PASSAGE FOR REVIEW:
★ ★ ★ ★ ★ ★ ★

Student Sample: One e-Legislator chose to draft hate crime legislation. He was inspired by personal experience, and he also knew that this issue was an important one to the members of his political party.
Often, bills in the Legislature reflect events in the news or trends in society.
Student Sample: One student felt that Georgia should establish a Civic Education Fund for the purpose of supporting and improving citizenship education. This bill would create funding opportunities for nonprofit organizations and schools seeking to address this.
Feel free to come up with a creative approach to solving a tough problem.
Student Sample: One year a student was bothered that the privacy laws did not protect women from having recordings (still or otherwise) of the area of their body which would be covered by a skirt, known as “upskirting.” She wrote a piece of legislation to create a law making this behavior illegal and punishable. (The bill passed unanimously among her peers and the ACTUAL Legislature passed a similar version in the very next session).
How is the research topic that you chose being addressed by Members of the Legislature? You should identify what bills are currently being debated in the House of Representatives and the Senate, and find out what . You may use any of the options below.
Option One: Access LegiScan, an impartial and nonpartisan legislative tracking and reporting service utilizing GAITS and LegiScan API. You can search all bills by session or search by keyword. This is a free database.
Option Two: Access The Georgia Recorder
The Georgia Recorder is an independent, nonprofit news organization that is focused on connecting public policies to stories of the people and communities affected by them. We bring a fresh perspective to coverage of the state’s biggest issues from our office a few blocks from Georgia’s Gold Dome.
Option Three: Access LexisNexis-Georgia General Assembly.
Option Four: Access Georgia Public Broadcasting Lawmakers.
Did you know that all laws in the United States must agree with the Constitution? In addition to the US Constitution, state laws must also agree with the State Constitution. Sometimes legislators pass a law with a conflict, but the law can then be challenged in court. If the Supreme Court decides that a challenged law is unconstitutional, it cannot take effect.

★ ★ ★ ★ ★ ★ ★

SOURCE INFORMATION:
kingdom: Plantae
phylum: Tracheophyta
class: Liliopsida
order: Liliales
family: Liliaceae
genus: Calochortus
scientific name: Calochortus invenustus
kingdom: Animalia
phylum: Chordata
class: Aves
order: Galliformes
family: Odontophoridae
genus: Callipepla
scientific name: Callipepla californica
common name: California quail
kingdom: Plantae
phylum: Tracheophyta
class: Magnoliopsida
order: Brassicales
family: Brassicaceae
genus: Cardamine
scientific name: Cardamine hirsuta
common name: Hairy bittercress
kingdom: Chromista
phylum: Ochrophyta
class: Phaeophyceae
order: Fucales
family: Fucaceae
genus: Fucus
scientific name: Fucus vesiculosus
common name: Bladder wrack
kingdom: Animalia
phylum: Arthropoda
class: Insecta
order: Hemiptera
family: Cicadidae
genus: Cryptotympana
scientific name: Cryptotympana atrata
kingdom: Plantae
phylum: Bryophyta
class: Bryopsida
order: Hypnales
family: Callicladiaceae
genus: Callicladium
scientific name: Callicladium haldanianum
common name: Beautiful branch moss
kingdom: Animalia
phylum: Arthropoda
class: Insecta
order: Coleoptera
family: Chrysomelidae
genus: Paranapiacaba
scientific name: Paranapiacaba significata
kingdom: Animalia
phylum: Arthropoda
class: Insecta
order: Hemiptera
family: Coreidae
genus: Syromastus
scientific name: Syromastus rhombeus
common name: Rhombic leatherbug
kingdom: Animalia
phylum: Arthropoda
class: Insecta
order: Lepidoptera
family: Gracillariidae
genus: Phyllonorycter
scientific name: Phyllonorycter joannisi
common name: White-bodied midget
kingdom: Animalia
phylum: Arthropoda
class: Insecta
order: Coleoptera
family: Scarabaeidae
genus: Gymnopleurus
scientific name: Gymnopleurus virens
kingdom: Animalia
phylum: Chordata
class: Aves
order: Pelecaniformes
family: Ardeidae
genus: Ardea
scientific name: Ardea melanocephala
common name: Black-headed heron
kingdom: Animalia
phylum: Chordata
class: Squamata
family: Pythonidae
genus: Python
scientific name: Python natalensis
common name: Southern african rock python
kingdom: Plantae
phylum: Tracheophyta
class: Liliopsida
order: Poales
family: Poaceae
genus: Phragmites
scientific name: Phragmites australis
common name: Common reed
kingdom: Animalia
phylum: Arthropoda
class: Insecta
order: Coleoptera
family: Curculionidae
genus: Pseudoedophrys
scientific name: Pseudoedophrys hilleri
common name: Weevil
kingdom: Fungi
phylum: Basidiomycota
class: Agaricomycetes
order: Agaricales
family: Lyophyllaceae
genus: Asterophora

★ ★ ★ ★ ★ ★ ★

WORK INSTRUCTION: Write the next part of the guide for student legislators drafting Georgia bills, starting after its final sentence.

TASK RESPONSE:
For example, in August 2015, an officer with Athens-Clarke County Police pulled Andrea Elliot over after allegedly seeing her commit several traffic violations, including failing to maintain a lane. Elliot admitted she’d had alcohol earlier in the day. The officer, allegedly smelling booze and seeing signs of impairment, arrested her and read her Georgia’s so-called “implied consent notice.” The notice lets a driver know his or her refusal to submit to testing “may be offered into evidence against you at trial.”
She refused. Her attorney, Greg Willis, submitted a motion in Clarke County, arguing that using the refusal at trial would be unconstitutional. The local court ruled against him and he appealed to the state’s highest court.
By taking up the case, the Georgia Supreme Court was agreeing to consider whether it had correctly decided a 2017 ruling that said drivers can’t be forced to submit to breath tests. In the 2019 decision, the justices stood by the previous ruling, saying forcing a person to take a breath test constitutes forcing them to conduct a potentially incriminating act. Therefore the “implied consent” notice was found to be unconstitutional.
If you think your bill might have a conflict, you can still write it. However, you need to consider that your fellow Legislators may be less interested in a bill that could be unconstitutional.
If you want to protect your bill from a Constitutional challenge, consider setting limits on behavior instead of banning it outright. For example, while the law states they have a right to refuse breath testing, it could have stated that the testing would be allowed with a warrant or court order obtained by the law enforcement office. Also, keep in mind that a potential fight in court will add to the estimated cost of your bill, as you will need to pay for legal fees.